26 July, 2014 / Ramazan 27, 1435

ISLAMABAD, Jan 18: For the last 10 days, Shoukat Ali, 38, a trucker from Abbottabad, had camped out in his trailer parked in the limits of Tarnol Police Station.

The reason for this was not because his trailer had broken down rather the federal police had confiscated the container on January 8 and used it to seal the Red Zone to prevent marchers from entering it.

Shoukat was not the only trailer driver who spent 10 days at the station – there were dozens of other drivers who had to stay in Tarnol because the federal police had confiscated their containers and after offloading them near Red Zone, instructed them to wait at the precinct.

“I sent my helper back to his native village, and stayed with the trailer so I could stay in touch with the police,” Shoukat recounted, and added, “I would buy food from different dhabas (roadside restaurants) in the area.”

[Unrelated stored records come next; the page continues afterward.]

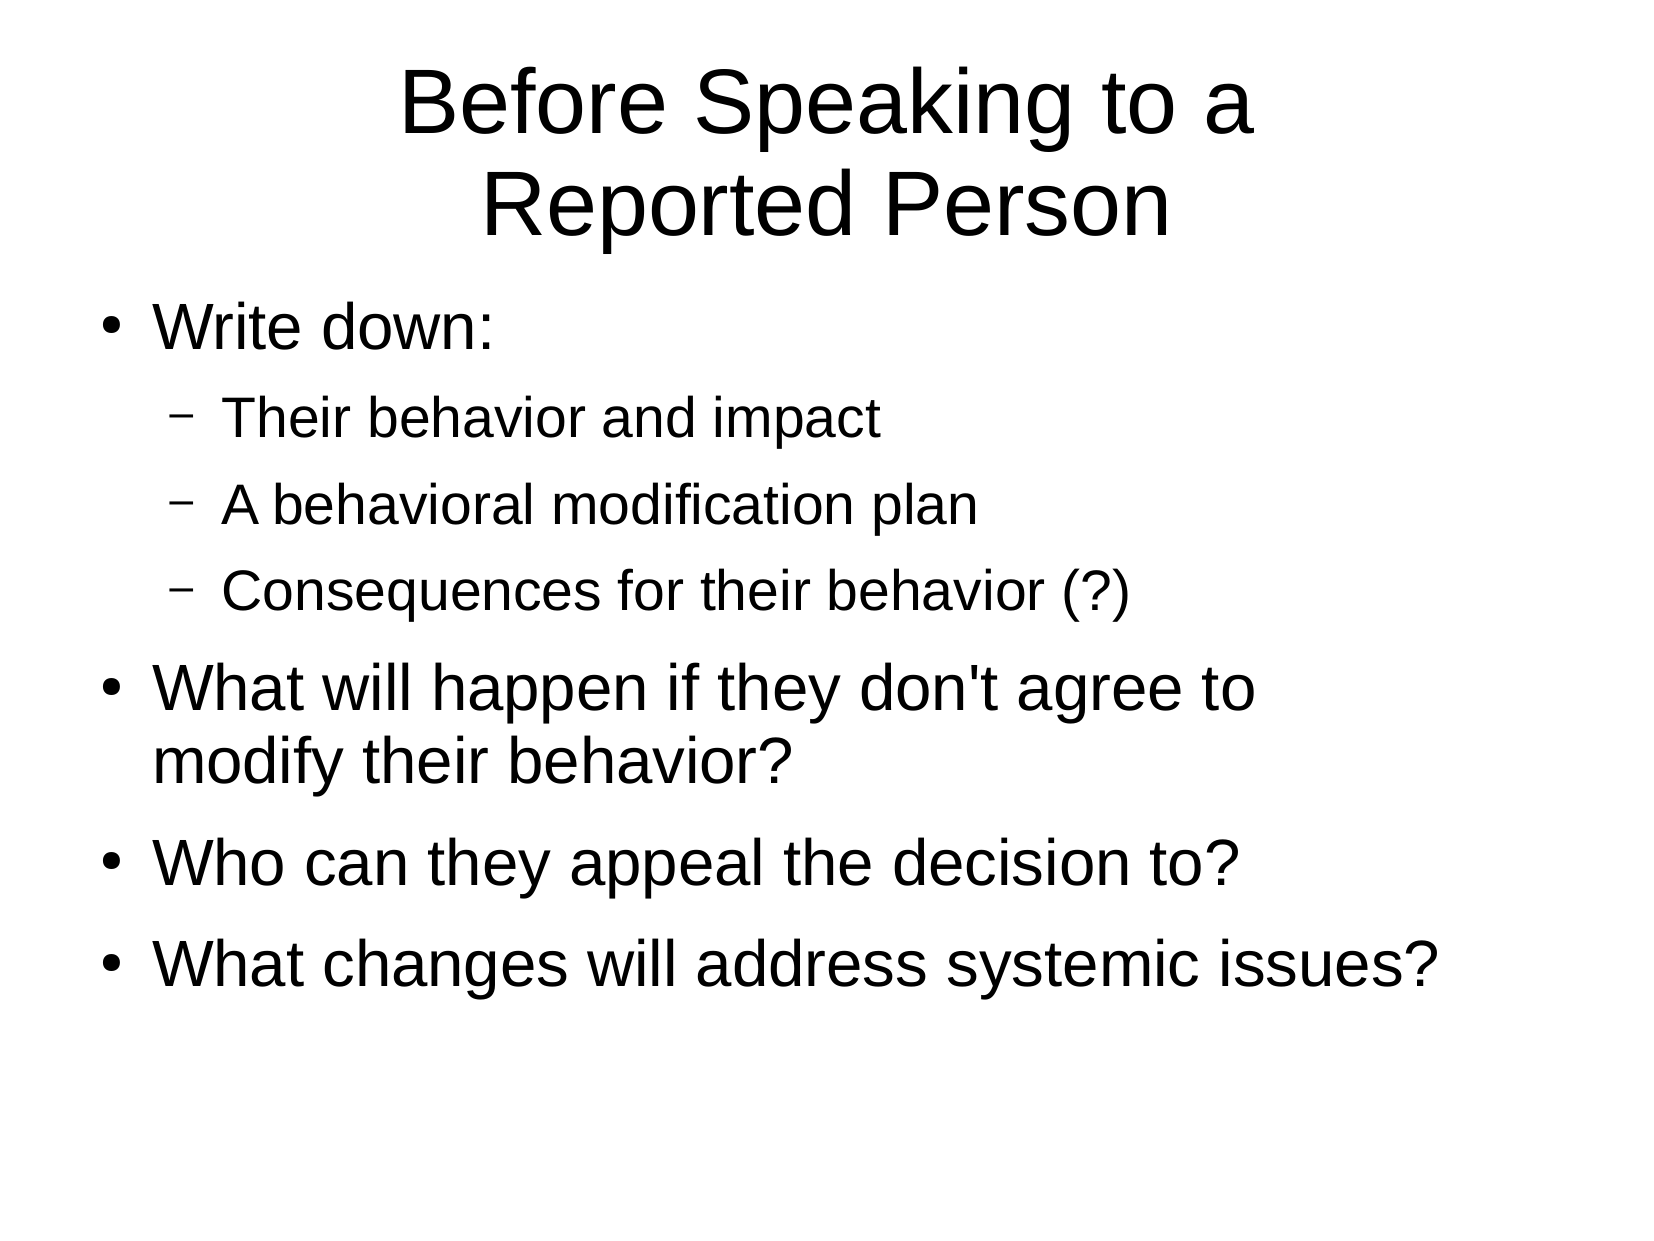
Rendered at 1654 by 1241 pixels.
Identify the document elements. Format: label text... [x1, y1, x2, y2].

title Before Speaking to a Reported Person [82, 49, 1571, 257]
list Write down: Their behavior and impact A behavioral modification plan Consequences for their behavior (?) What will happen if they don't agree to modify their behavior? Who can they appeal the decision to? What changes will address systemic issues? [82, 290, 1571, 1010]
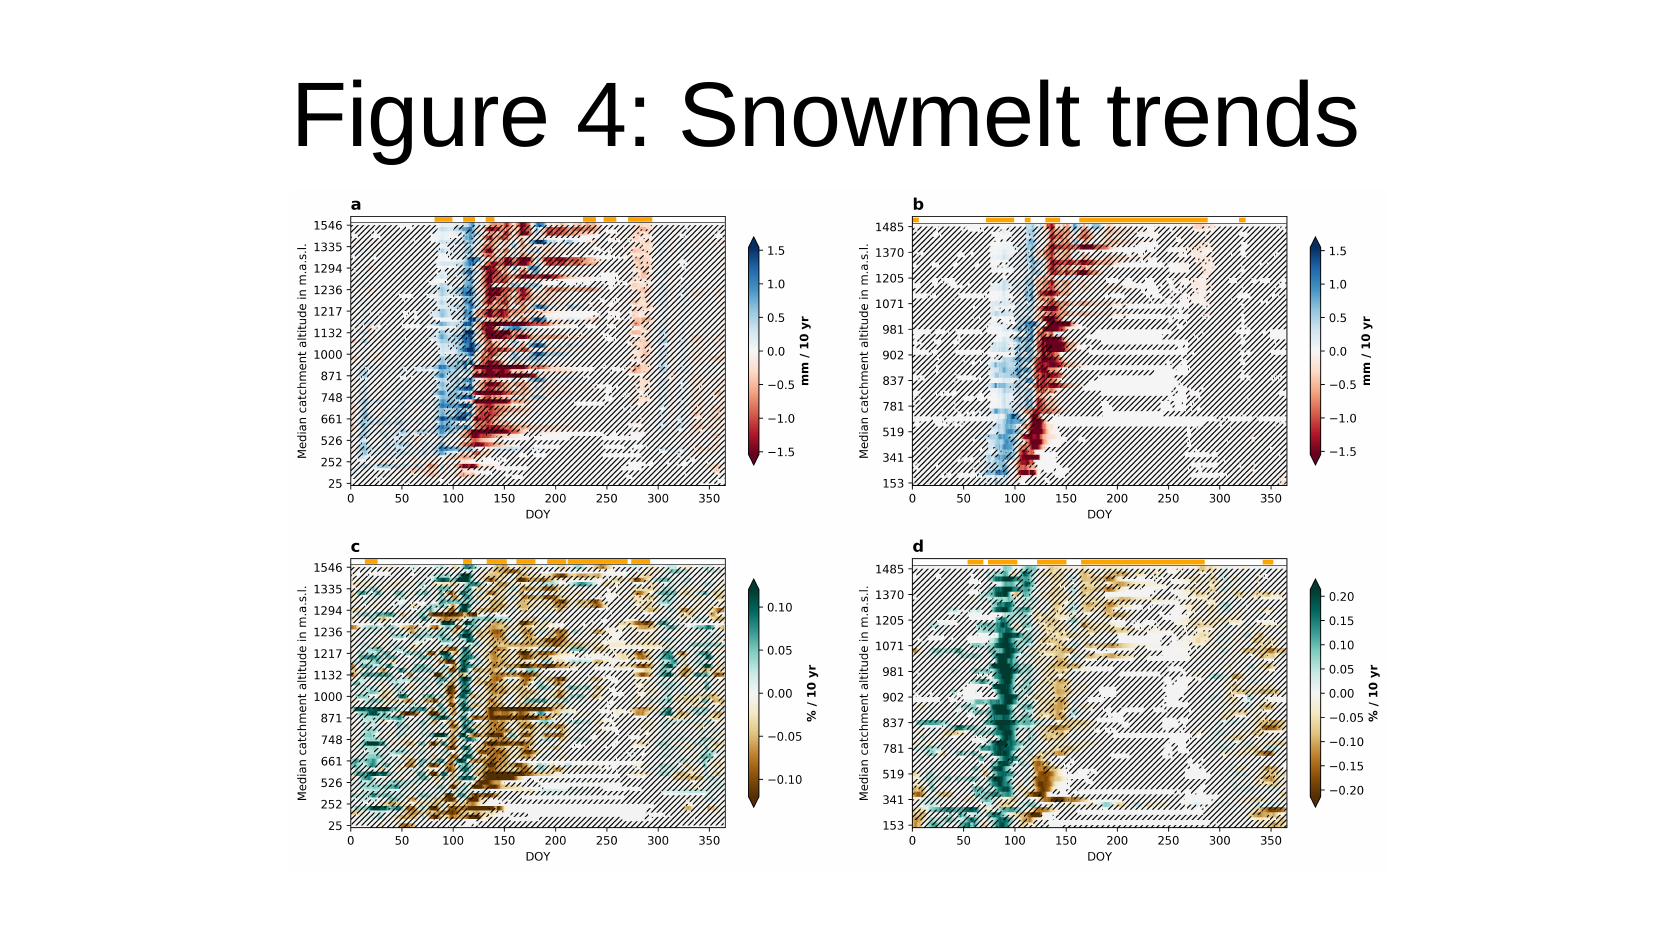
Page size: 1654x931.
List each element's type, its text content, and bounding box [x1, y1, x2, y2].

“Thank God I have finally got my container back and now I can go to Lahore to pick a consignment,” he said.

Muhammad Hussain, another driver, complained that it was very difficult to stay in the trailer for so many days without any genuine reason.

“The trailer owner had to face a loss because we had no work for 10 days and now he will blame me for it,” he feared.

In fact, it has become a regular practice with the police to block the Red Zone, which houses the parliament, Presidency, Prime Minister’s House, Diplomatic Enclave and other important buildings, whenever a major political protest is expected in the capital.

As another trucker, Hidayat Ullah, lamented, “As soon as a protest or a march is announced, the police start to confiscate containers and ultimately the owners and staff of trailers suffer.”

“Police should purchase containers because protests and marches do not seem to be ending in the near future. The Supreme Court should also take suo motu notice and instruct police to buy containers because goods are damaged when the police shifts containers from one place to another,” he commented.

The owner of Lahore Hazara Goods Transport Company, Dil Afser Khan, told Dawn that he instructed his driver to stay in the trailer because it could be stolen anytime and that he should return as soon as he gets the container back.

“The police say that they will compensate owners but they never fulfill their promise. We are just happy that the police officials do not demand money for the release of containers,” he said.

“We have to do our business so we cannot lodge any complaint against the police but I would be happy if the police stop confiscating containers in future,” he added.

On the other hand, Station House Officer Tarnol Fazalur Rehman said that receipts regarding confiscation were issued to all container drivers and they should contact the police headquarters for the payment of compensation.

However, Dil Afser Khan said that if the police really want to pay compensation, they should pay it when they release the containers.

“The police collect receipts and give the containers. There are two off days and even after that there is no guarantee that compensation will be paid. So trailer drivers will leave because they are already facing loss because they could not do any work during last 10 days,” he said.

It is pertinent to mention that in September 2012, while protests were going on in the federal capital against blasphemous movie, the federal police had confiscated 17 private containers to block Red Zone.

Those containers could not be returned back to the rightful owners even after a fortnight and drivers alleged that they did not get any compensation in return.

Inspector General of Police (IGP) Bani Amin Khan could not be contacted for his comments on the story despite repeated attempts.